I am running two gnix instances now, one for `:80`+`:443` and another for matrix
federation on `:8448`. Additionally this required me to move my matrix
homeserver from `https://metamuffin.org/_matrix` to
`https://matrix.metamuffin.org/_matrix` via the `.well-known/matrix/server`
file. And that intern required me to host a file there, which was nginx' job
previously. At this point I started rewriting my main website.

## Wildcard Certificates

Another inconvinience was that I would need `certbot` to aquire one certificate
for each subdomain. Letsencrypt offers wildcard certificates; These can be
obtained by solving a ACME challenge that requires changing DNS record (to prove
you own the domain). My current registrar (Namecheap) does not offer me an API
for automatically applying these though.

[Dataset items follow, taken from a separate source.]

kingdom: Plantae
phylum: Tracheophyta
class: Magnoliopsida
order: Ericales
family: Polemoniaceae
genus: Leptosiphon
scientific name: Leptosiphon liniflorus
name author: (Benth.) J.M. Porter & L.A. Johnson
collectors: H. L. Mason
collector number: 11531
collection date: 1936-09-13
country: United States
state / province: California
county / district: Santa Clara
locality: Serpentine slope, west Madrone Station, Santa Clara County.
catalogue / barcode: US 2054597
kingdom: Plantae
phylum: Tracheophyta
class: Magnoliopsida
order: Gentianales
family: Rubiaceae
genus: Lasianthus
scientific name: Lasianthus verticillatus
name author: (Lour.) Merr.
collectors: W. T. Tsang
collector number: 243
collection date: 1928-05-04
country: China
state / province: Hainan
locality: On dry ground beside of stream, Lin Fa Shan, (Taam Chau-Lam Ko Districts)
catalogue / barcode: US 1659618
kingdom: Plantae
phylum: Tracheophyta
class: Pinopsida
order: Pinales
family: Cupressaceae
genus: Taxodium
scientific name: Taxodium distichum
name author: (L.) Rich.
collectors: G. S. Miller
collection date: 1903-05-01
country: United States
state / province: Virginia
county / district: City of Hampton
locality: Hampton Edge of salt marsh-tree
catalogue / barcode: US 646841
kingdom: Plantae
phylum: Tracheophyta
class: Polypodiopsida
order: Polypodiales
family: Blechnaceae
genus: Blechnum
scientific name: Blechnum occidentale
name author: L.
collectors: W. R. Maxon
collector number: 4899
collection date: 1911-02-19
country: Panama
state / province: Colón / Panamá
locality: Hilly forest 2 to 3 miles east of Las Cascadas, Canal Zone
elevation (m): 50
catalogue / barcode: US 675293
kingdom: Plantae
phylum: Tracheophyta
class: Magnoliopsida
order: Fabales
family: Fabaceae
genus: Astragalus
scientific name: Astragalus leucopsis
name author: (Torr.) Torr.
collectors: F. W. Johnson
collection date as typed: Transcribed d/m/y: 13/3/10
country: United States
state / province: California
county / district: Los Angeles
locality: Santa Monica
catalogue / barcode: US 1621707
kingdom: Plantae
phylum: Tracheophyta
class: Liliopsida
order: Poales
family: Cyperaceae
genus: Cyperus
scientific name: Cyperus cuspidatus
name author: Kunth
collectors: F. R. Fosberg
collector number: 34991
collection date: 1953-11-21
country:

They do however (through a very very
confusing, badly designed user interface) allow me to set a custom nameserver.
By setting the nameserver to `144.91.114.82` (IP address of my VPS) the server
can run its own nameserver that has authority over resolving `metamuffin.org`. I
used BIND9's `named` to do that and also dynamically update records.

```conf
# /etc/named.conf (-rw-------; owned by named)
zone "metamuffin.org" IN {
	type master;
    # the zone file is trivial to configure, look it up somewhere else. :)
	file "metamuffin.org.zone";
    update-policy {
        # only allow certbot to change TXT records of _acme-challenge.metamuffin.org
        grant certbot. name _acme-challenge.metamuffin.org. TXT;
    };
};

# generated with `tsig-keygen -a HMAC-SHA512 -n HOST certbot`
key "certbot" {
	algorithm hmac-sha512;
	secret "XXXXXXXXXXXXXXXXXXXXXXXXXXXXXXXXXXXXXXXXXXXXXXXXXXXXXX"
}
```

Then certbot can be configured to use these credentials for solving challenges:

```ini
# /etc/certbot/rfc2136.ini (-rw-------; owned by root)
dns_rfc2136_server = 127.0.0.1
dns_rfc2136_port = 53
dns_rfc2136_name = certbot
dns_rfc2136_secret = XXXXXXXXXXXXXXXXXXXXXXXXXXXXXXXXXXXXXXXXXXXXXXXXXXXXXX
dns_rfc2136_algorithm = HMAC-SHA512
```

Now you can automatically request new wildcard certificates by running
`doas certbot certonly --dns-rfc2136 --dns-rfc2136-credentials /etc/letsencrypt/rfc2136.ini -d '*.domain.tld' -d 'domain.tld' --server https://acme-v02.api.letsencrypt.org/directory`

## Rewrite of my website

As mentioned above, I replace my former Deno + pug.js + static file server setup
with a custom rust application (using Rocket and Markup and 253 other
dependencies). I rewrote my blog rendering system too, that why you don't see
syntax highlighting right now.

## End

In case of questions, ask me. Have fun suffering with the modern web!